A.d.L. – Yes, at the New York Scope Art Fair I presented my latest work of kinetic art on the identity crisis, Uno, Nessuno e Centomila, inspired by Pirandello’s novel. The contradiction between appearance and substance is central to Pirandello’s “vision.” The critique of illusions goes hand in hand with drastic distrust of the possibility of knowing reality. Any representation proves inadequate with respect to the unattainable truth of life, perceived as a continuous flow, a procession of ghosts, chaotic and unstoppable.
R.C. – How would you define the main objective of your artistic practice?
A.d.L. – As I said before, the essence of my artistic research focuses on perception from various viewpoints. I am interested in understanding how human beings perceive the world and how it manifests itself to them. My work is a sort of instrument that gives people the chance to share their experiences and reflect on the problems that currently affect daily life. Each of my works serves as a vehicle to bring new subjects to light.
R.C. – Which topic would you like to explore through your work in the near future?
A.d.L. – Faith has been a source of inspiration for all my work. In highlighting the uniqueness of each human being, my artistic research can only be a way for me to celebrate the creative work of God. My secret dream is to create a work on the concept of faith and life as a gift.

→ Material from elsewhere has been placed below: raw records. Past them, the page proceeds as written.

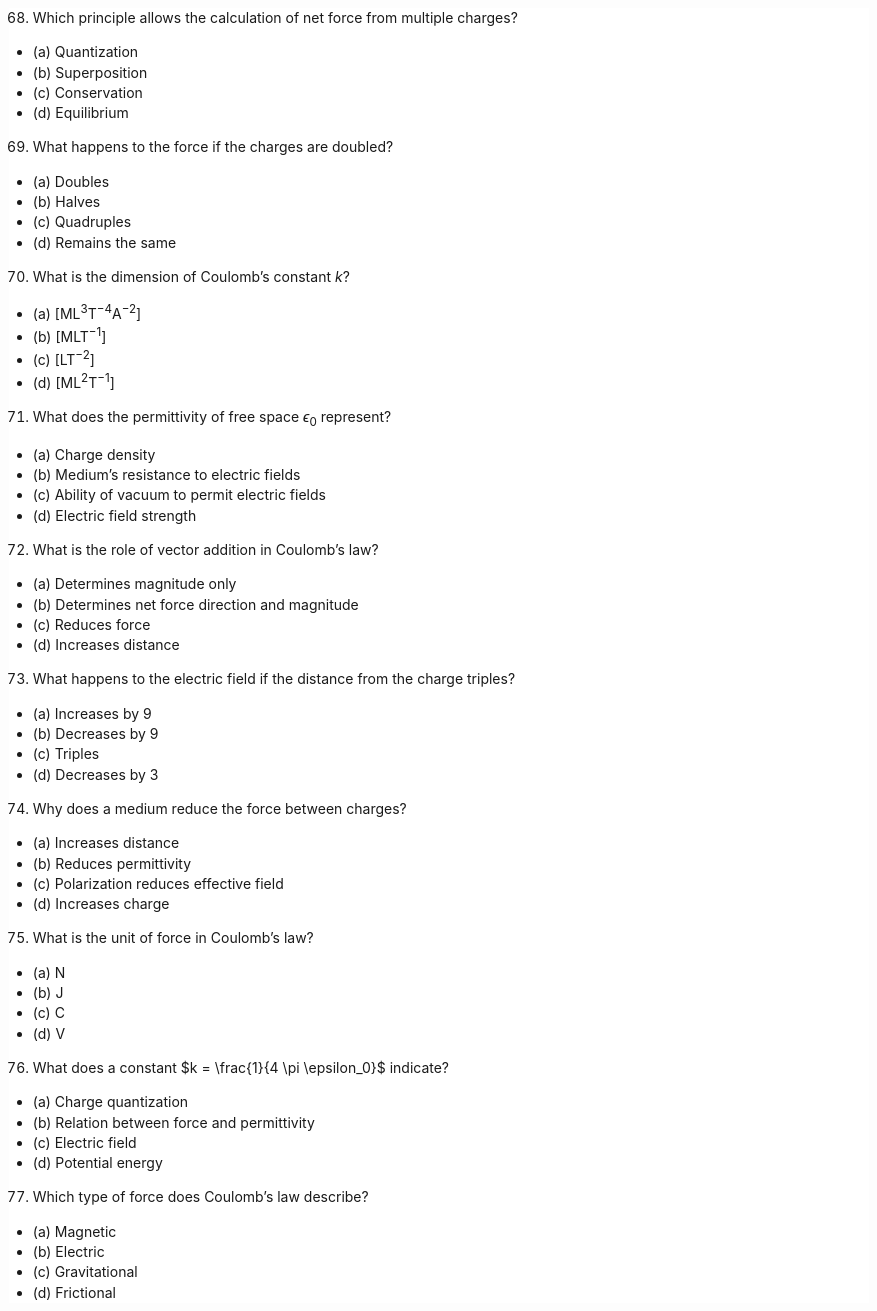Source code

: 68. Which principle allows the calculation of net force from multiple charges?  
   - (a) Quantization  
   - (b) Superposition  
   - (c) Conservation  
   - (d) Equilibrium

69. What happens to the force if the charges are doubled?  
   - (a) Doubles  
   - (b) Halves  
   - (c) Quadruples  
   - (d) Remains the same

70. What is the dimension of Coulomb’s constant $k$?  
   - (a) $[\text{M} \text{L}^3 \text{T}^{-4} \text{A}^{-2}]$  
   - (b) $[\text{M} \text{L} \text{T}^{-1}]$  
   - (c) $[\text{L} \text{T}^{-2}]$  
   - (d) $[\text{M} \text{L}^2 \text{T}^{-1}]$

71. What does the permittivity of free space $\epsilon_0$ represent?  
   - (a) Charge density  
   - (b) Medium’s resistance to electric fields  
   - (c) Ability of vacuum to permit electric fields  
   - (d) Electric field strength

72. What is the role of vector addition in Coulomb’s law?  
   - (a) Determines magnitude only  
   - (b) Determines net force direction and magnitude  
   - (c) Reduces force  
   - (d) Increases distance

73. What happens to the electric field if the distance from the charge triples?  
   - (a) Increases by 9  
   - (b) Decreases by 9  
   - (c) Triples  
   - (d) Decreases by 3

74. Why does a medium reduce the force between charges?  
   - (a) Increases distance  
   - (b) Reduces permittivity  
   - (c) Polarization reduces effective field  
   - (d) Increases charge

75. What is the unit of force in Coulomb’s law?  
   - (a) $\text{N}$  
   - (b) $\text{J}$  
   - (c) $\text{C}$  
   - (d) $\text{V}$

76. What does a constant $k = \frac{1}{4 \pi \epsilon_0}$ indicate?  
   - (a) Charge quantization  
   - (b) Relation between force and permittivity  
   - (c) Electric field  
   - (d) Potential energy

77. Which type of force does Coulomb’s law describe?  
   - (a) Magnetic  
   - (b) Electric  
   - (c) Gravitational  
   - (d) Frictional
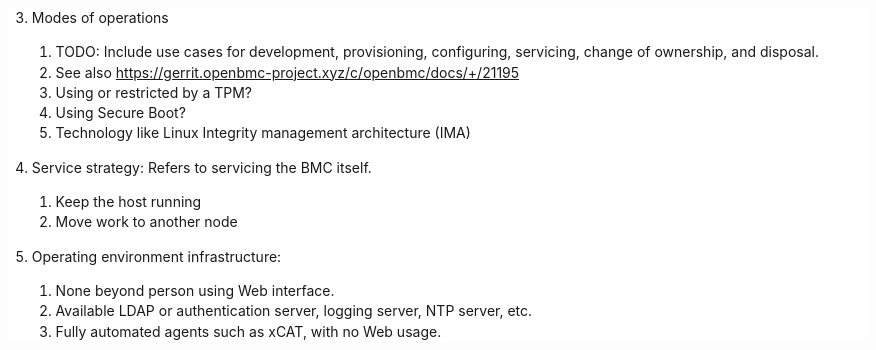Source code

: 3. Modes of operations
    1. TODO: Include use cases for development, provisioning,
    configuring, servicing, change of ownership, and disposal.
    2. See also
       https://gerrit.openbmc-project.xyz/c/openbmc/docs/+/21195
    3. Using or restricted by a TPM?
    4. Using Secure Boot?
    5. Technology like Linux Integrity management architecture (IMA)

4. Service strategy:  Refers to servicing the BMC itself.
    1. Keep the host running
    2. Move work to another node

5. Operating environment infrastructure:
    1. None beyond person using Web interface.
    2. Available LDAP or authentication server, logging server, NTP
       server, etc.
    3. Fully automated agents such as xCAT, with no Web usage.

I have dedicated my artistic research to photographing people’s eyes to rediscover and underscore the uniqueness of every human being. When I shoot the iris, I begin a deep study of the person I interact with that transfers into me a trace of his or her life and enriches my soul. I conduct an interview with the individual I am photographing, and his intelligence, thoughtfulness and, mostly, humanity is an inspiration to me. Blind Vision is an important step in my research, because I chose to put myself in the shoes of visually impaired people to try to understand what it means to have the darkness ahead. Not being able to share a gaze, I opted for a physical contact and hand in hand they led me on an exciting journey, allowing me to discover alternative ways of perceiving the world. I wanted this project to encourage cultural and social integration of blind and visually impaired people and propose a supportive vision. I was afraid of finding a hopeless darkness, and yet it was a journey of light. I was struck by the strong vitality, balance and wisdom I perceived in many people I met. They live as everyone else, and they made me understand that the darkness does not exist, because the light, before it is outside, is inside us. My choice to photograph the eyes of the blind could be considered an intrusive gesture, but it actually is a wonderful window into alternative worlds.
Annalaura di Luggo
Annalaura di Luggo conceived Essenza to be perceived by the visually impaired. It is a piece with a disconcerting poetic charge. The sculpture was created utilizing as a model one of the photographed eyes that is missing a pupil. The artist devises a semantic game between the Italian word “essenza” (essence) and a very similar phrase with an opposite meaning “e’ senza” (without). In this work the absence is charged with presence, with meaning. It proclaims loudly that the essential is not in the material, but in the spiritual, in feelings, in the energy that moves the heart and the bodies of people who do not need to see in order to achieve their ends.